He was also unimpressed that RUSAF’s head coach had declined to sign the organisation’s own pledge for clean athletics.
“We will continue to be tough. There is no timeline here,” Coe said. “We will look again in July and make a judgement, but we are going to see this through – this is non-negotiable.”
Following the two-day Council meeting Coe was keen to highlight the fact that the IAAF’s Integrity Unit began operations this month and noted that there would be no changes to the athletics programme for the Tokyo 2020 Olympics – despite International Olympic Committee pressure to drop the 50km walk.
But the shadow of Russia hovered darkly over proceedings, just as it has since the independent World Anti-Doping Agency (WADA) report that exposed systematic doping on an extraordinary scale and led to the banning of RUSAF in November 2015.

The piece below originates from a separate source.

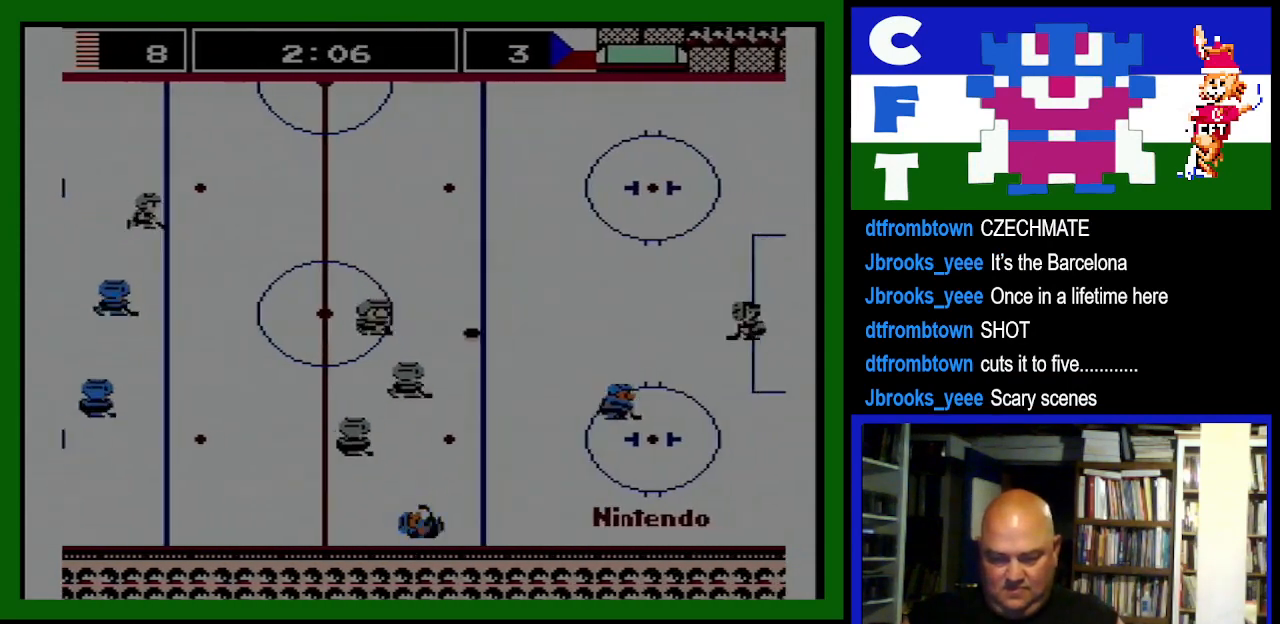
{"dt_ms": 500, "buttons": ["DPAD_UP"], "events": [[33, "A", "up"], [33, "DPAD_RIGHT", "up"], [100, "DPAD_LEFT", "down"], [133, "B", "down"], [300, "B", "up"], [467, "DPAD_LEFT", "up"]]}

“We were dealing with a pathology that was seismic,” Coe said of what the report described as state-sponsored doping. “We had over 130 positive tests and suspensions over five years -that’s not something we could turn a blind eye to.”
Most Russian athletes missed last year’s Rio Olympics and will be absent from August’s world athletics championships in London – with just a handful cleared to compete under a neutral flag.
The IAAF Council discussed the latest Taskforce findings, with chairman Rune Anderson’s lengthy report making depressing reading for anyone hoping to see a zeal for reform.
“The six milestones are still outstanding and at present it does not look like they will be met any time soon,” Anderson wrote in his report presented to the Council on Thursday.